В лагере для интернированных генерал-лейтенант Су с самодельной трибуны выступил перед своими последователями с эмоциональной речью. Он призвал к дисциплине и сотрудничеству с советскими властями, а также похвалил хорошее обращение со стороны хозяев и призвал к патриотизму своих сторонников. Положительно оценив политику Советского Союза в деле модернизации страны, он предложил остаться здесь тем, кто хотел бы работать и учиться в Советском Союзе. Завершая речь, Су напомнил, что важнейшей задачей является сохранение будущего Китайской республики и спасение китайского народа[515]
. Однако для Советского Союза китайские солдаты были не очень полезны, и Москва депортировала их при первой же возможности[516]. Ситуация на границе разрешилась даже быстрее. 6 декабря японский самолет разбросал над ст. Маньчжурия листовки. Войска вошли в город и восстановили порядок. Через несколько дней вновь образованная полиция и пограничные войска начали патрулирование города и границы. К середине декабря 1932 года все еще контролируемая Советским Союзом КВЖД возобновила движение поездов между ст. Маньчжурией и Харбином, а также международное железнодорожное сообщение[517].Захват Японией Северо-Востока Китая в краткосрочной перспективе спровоцировал бегство населения, насилие и беспокойство на границе. В долгосрочной же перспективе стабильные институты заменили слабую смесь милитаристской, республиканской и полуколониальной инфраструктуры, которая так часто срывала планы Москвы по установлению более жесткого режима вдоль границы в 1920-х годах. Этот новый режим, в свою очередь, способствовал ускорению развития сегрегированного пограничья.

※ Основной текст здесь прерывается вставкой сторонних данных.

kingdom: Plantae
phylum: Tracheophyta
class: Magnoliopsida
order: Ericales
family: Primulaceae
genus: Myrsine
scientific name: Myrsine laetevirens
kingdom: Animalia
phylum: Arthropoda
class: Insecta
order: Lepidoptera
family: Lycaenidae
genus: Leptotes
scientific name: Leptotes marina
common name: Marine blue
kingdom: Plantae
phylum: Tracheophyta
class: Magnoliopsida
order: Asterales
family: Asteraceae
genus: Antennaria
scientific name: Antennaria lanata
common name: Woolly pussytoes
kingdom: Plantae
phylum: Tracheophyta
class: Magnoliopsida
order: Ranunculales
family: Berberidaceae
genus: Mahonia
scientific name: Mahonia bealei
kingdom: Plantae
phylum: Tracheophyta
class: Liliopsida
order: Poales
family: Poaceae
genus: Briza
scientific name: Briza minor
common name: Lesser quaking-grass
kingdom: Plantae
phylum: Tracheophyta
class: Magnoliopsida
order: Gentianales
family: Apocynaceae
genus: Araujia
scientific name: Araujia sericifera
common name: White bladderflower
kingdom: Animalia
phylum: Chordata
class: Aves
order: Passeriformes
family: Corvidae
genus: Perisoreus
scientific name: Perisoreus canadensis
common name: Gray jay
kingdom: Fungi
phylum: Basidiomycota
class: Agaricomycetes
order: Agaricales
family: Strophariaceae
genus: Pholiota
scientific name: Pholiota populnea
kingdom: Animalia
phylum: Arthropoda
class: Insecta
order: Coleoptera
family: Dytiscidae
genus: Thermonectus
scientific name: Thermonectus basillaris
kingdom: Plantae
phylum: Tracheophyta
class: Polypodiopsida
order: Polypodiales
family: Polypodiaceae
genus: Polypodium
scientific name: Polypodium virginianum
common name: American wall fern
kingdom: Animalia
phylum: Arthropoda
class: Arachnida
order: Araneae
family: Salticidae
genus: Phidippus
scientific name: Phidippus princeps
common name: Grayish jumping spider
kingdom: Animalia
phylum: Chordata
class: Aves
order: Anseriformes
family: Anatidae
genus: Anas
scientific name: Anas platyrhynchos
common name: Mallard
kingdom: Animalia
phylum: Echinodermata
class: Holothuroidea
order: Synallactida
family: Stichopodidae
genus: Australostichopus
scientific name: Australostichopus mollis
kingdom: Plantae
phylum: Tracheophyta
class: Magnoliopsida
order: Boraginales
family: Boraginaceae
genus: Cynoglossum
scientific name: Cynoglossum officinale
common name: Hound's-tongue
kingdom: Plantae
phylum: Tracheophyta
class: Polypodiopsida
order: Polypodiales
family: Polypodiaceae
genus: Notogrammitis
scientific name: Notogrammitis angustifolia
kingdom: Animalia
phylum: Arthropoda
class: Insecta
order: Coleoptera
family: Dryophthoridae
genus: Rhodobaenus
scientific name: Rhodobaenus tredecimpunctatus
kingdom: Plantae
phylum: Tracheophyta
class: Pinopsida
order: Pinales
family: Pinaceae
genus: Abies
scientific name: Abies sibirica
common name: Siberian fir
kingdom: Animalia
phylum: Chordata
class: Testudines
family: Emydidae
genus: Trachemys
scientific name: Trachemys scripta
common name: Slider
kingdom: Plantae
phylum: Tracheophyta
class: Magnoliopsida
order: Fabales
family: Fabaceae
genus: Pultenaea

ДВА ОЧЕНЬ РАЗНЫХ ПРИГРАНИЧНЫХ ПОСЕЛЕНИЯ: МАНЬЧЖУРИЯ И ОТПОР
Оккупация Японией северо-восточных территорий Китая заставила Советский Союз перенести почти все учреждения пограничного и пассажирского контроля, все еще расположенные в полосе отвода на ст. Маньчжурия, на советскую территорию. В конце 1931 года советские власти поспешили временно переместить советский багажный и паспортный контроль в Мациевскую, а позже в Отпор. Они вывезли почти пятьсот служащих железной дороги, а также все оборудование, принадлежащее администрации Забайкальской железной дороги. Многие русские еще оставались на станции, но Маньчжурия постепенно начала терять свой особый административный статус города с советской «забайкальской» и «китайской» сторонами[518]
. Внезапный уход Советского Союза из города предвосхитил продажу КВЖД Японии в 1935 году[519]. Большая часть из тысяч ее советских служащих и их семей в Харбине, Маньчжурии и других поселениях вдоль железной дороги были вынуждены вернуться в Советский Союз. Амбициозные планы Советского Союза по перенесению хотя бы инфраструктуры по обработке грузов со ст. Маньчжурия в Отпор для обеспечения экономической прибыли от транзитных перевозок и региональной экономики на советской территории реализованы не были[520]. Продажа, таким образом, означала, что ст. Маньчжурия сохранила свою позицию транспортного узла на границе Советского Союза и Маньчжоу-го и что Москва потеряла экономическую прибыль на этом последнем крупном плацдарме в Маньчжоу-го.Если верить наблюдениям современников, после установления японского административного контроля в г. Маньчжурия, станция, однако, не сразу утратила свой мультикультурный характер. Опыт пересечения границы, описанный западными пассажирами поездов, не соответствует нашим представлениям о том, как должна была бы измениться граница, обретя четкие и символические контуры. Столкновение культур и передел имперской власти, диктуемые изменившимися условиями, были заметны под тонким внешним слоем национальных символов. Многие путешественники 1930-х годов отмечали это, например британский путешественник Питер Флеминг, который прибыл в Маньчжоу-го в 1933 году.